Testing the actual protocol is not the best use of time for the platform team as the core team is supposed to do this for you.

The horizon integration tests have found a decent amount of bugs in core and horizon (where horizon misconfigures core). Testing horizon with a real core is particularly useful when we're integrating with core builds for the upcoming protocol release. Here are several examples where our integration tests with core have found legitimate bugs / issues:

I think the cost paid by the platform team in this context is just not worth it:

  • it's the core's team responsibility to write an extensive test suite. if there are problems, they should fix them, and for that they need to know the gaps instead of building complex infra downstream.

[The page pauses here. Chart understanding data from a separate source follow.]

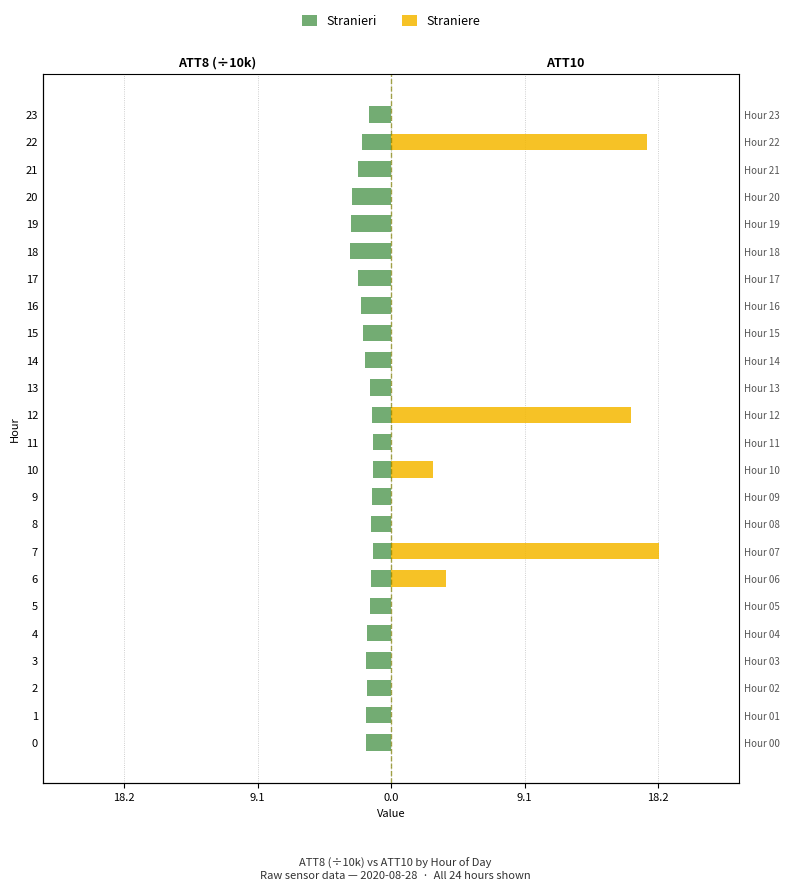

Which label corresponds to the largest value in the chart?

7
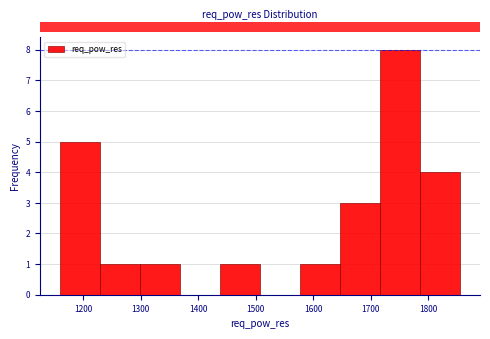

Reading left to right, transcribe this chart: for each bar, give the range it covers on the x-axis and its height. Neither the bar edges nor the heights are printed on the chart, so give them approximately, as read against the axes.

1160 to 1230: 5
1230 to 1300: 1
1300 to 1370: 1
1370 to 1440: 0
1440 to 1510: 1
1510 to 1580: 0
1580 to 1650: 1
1650 to 1720: 3
1720 to 1790: 8
1790 to 1860: 4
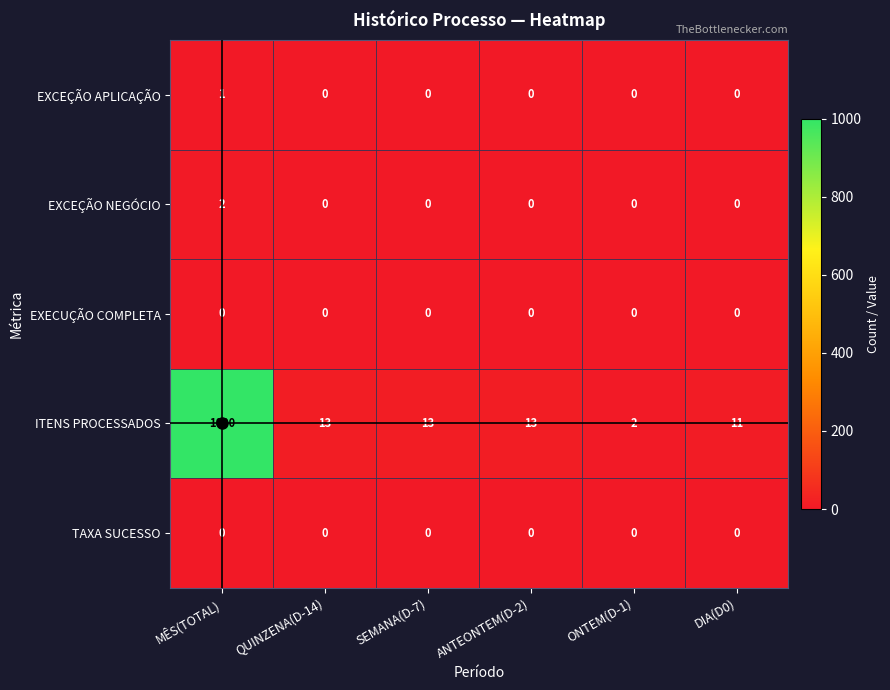

What is the difference between the highest and lowest values at MÊS(TOTAL)?

1000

From some of the issues you linked to were caused by the simple fact that there is no "expected meta" test in core, so if something happens there, it guarantees to break downstream.
  • there should be clear invariants/rules on the meta that can be enforced at runtime as well (a bit like what is done on the core side when producing it, but potentially richer based on the state you have accumulated downstream), which then allows platform to focus on automated testing like fuzzing of ingestion.
  • a bunch of the issues you linked to would be caught by simple smoke tests as certain things were completely broken (not necessarily core bugs, but things broken in platform after a core change). Like I said earlier, I support having those as long as they don't try to test too many variations already covered within core (where there is nothing to learn on the platform side) or by what "step 1" above does.

In any case, I think you should sit down with the core team and discuss how you can together improve coverage and agility.